To lower the cost of insurance so everyone can afford it right? And if the individual mandate is stricken can everyone still afford it?
You're mixing up a number of concepts here: cost control, affordability, and risk selection.
The "affordability" component of the law refers to the limitations on the percentage of a person or family's income that will go toward health insurance premiums (unless they wish to spend more). That's achieved in the exchanges for people under 400% FPL via the refundable tax credits. Outside the exchanges, it generally just means that if your premiums will cost more than a given percentage of your income, you're exempt from the mandate and can buy one of the catastrophic plans available to "young invincibles" (i.e. people under 30), regardless of your age.
Exchange premiums will be higher in the absence of the mandate (and enrollment lower), but that doesn't change the affordability standards. Your premium contribution is still pegged to your income.
The law has a number of cost controls but the ones that relate to the private insurance market reforms are: 1) the organizing of the individual market into exchanges, and 2) the structure of exchange subsidies, which are competitively bid by tying them to the 2nd cheapest silver plan.
Neither one of those is affected by removing the mandate.
As I've already pointed out, the individual mandate exists solely to manage risk.
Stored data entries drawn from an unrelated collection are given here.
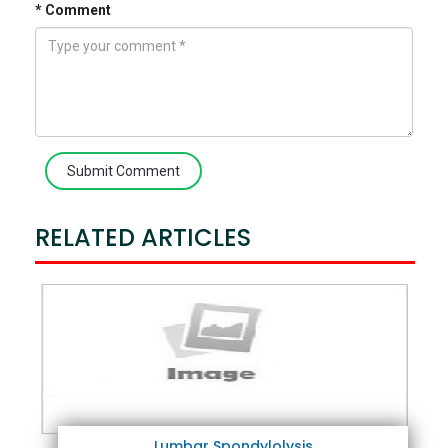
* Comment
Submit Comment
RELATED ARTICLES
Lumbar Spondylolysis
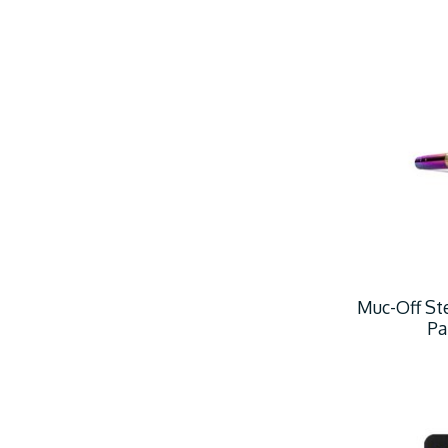
Muc-Off Ste
Pa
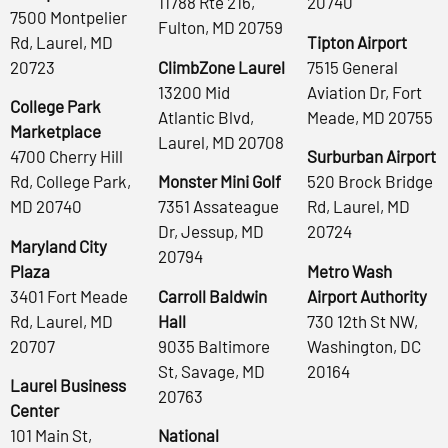
11788 Rte 216,
20740
7500 Montpelier
Fulton, MD 20759
Rd, Laurel, MD
Tipton Airport
20723
ClimbZone Laurel
7515 General
13200 Mid
Aviation Dr, Fort
College Park
Atlantic Blvd,
Meade, MD 20755
Marketplace
Laurel, MD 20708
4700 Cherry Hill
Surburban Airport
Rd, College Park,
Monster Mini Golf
520 Brock Bridge
MD 20740
7351 Assateague
Rd, Laurel, MD
Dr, Jessup, MD
20724
Maryland City
20794
Plaza
Metro Wash
3401 Fort Meade
Carroll Baldwin
Airport Authority
Rd, Laurel, MD
Hall
730 12th St NW,
20707
9035 Baltimore
Washington, DC
St, Savage, MD
20164
Laurel Business
20763
Center
101 Main St,
National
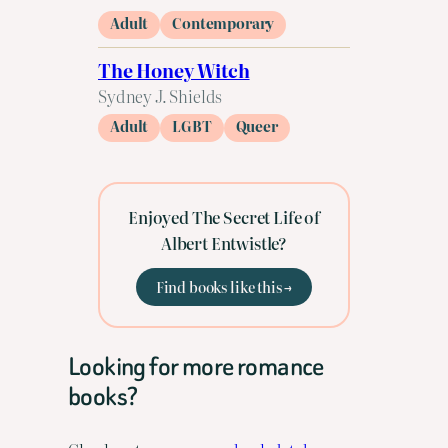
Adult
Contemporary
The Honey Witch
Sydney J. Shields
Adult
LGBT
Queer
Enjoyed The Secret Life of
Albert Entwistle?
Find books like this →
Looking for more romance
books?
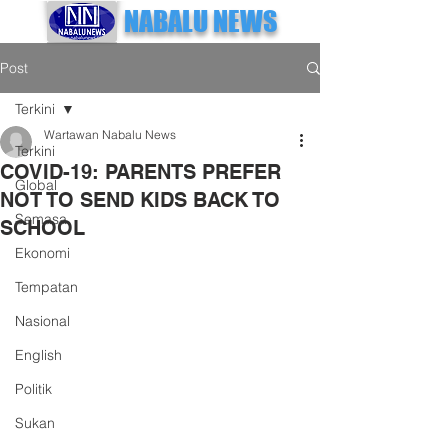
NABALU NEWS
Post
Terkini
Wartawan Nabalu News
Terkini
COVID-19: PARENTS PREFER
Global
NOT TO SEND KIDS BACK TO
Semasa
SCHOOL
Ekonomi
Tempatan
Nasional
English
Politik
Sukan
Right now that's generally done via underwriting, but underwriting is largely eliminated by that infamous 2 pages of the ACA. Without the mandate, exchange premiums will be higher because higher risks will be more likely to enroll than lower risks. The purpose of the mandate isn't to lower premiums, it's to avoid or mitigate that rise in premiums.
As I've said probably a half dozen times now, the individual mandate's reach doesn't extend beyond the guaranteed issue/community rating rules in 2 pages of the legislation. If you were to eliminate the mandate, there's no justification for eliminating anything in the legislation beyond those 2 pages.